野良道具製作所の代表兼、デザイナー兼、営業兼、店舗スタッフの里崎です。
色々な活動をしているのですが、基本的には「地元広島を拠点に、とにかくひたすらに頑丈な道具を作るアウトドア用品メーカー」です。
●頑丈であるということ
●オリジナルであるということ
●使っていて楽しいということ
この3要素だけは絶対に外さず製品づくりに取り組んできたので、こんな道具が好きな方はきっと私と気が合うはずです。
●道具を作り始めたきっかけ
正直、これについては自分でもなぜそうなのか良くわかってないのですが、なぜか私は昔から「頑丈なもの」が好きでした。

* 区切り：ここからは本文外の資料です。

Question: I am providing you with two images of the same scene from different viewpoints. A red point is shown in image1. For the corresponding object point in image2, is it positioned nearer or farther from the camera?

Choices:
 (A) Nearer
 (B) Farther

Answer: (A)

いや、好きというよりむしろ頑丈でないものを蛇蝎のごとく嫌うほど、ちょっと異常なぐらい頑丈さについての拘りが強い子供でした。
おもちゃなどもすぐ壊れるようなものには一切興味を示さず、ダイキャストで出来た、壊れようがない小さなステゴサウルスの人形を何よりも大事にしていた記憶があります。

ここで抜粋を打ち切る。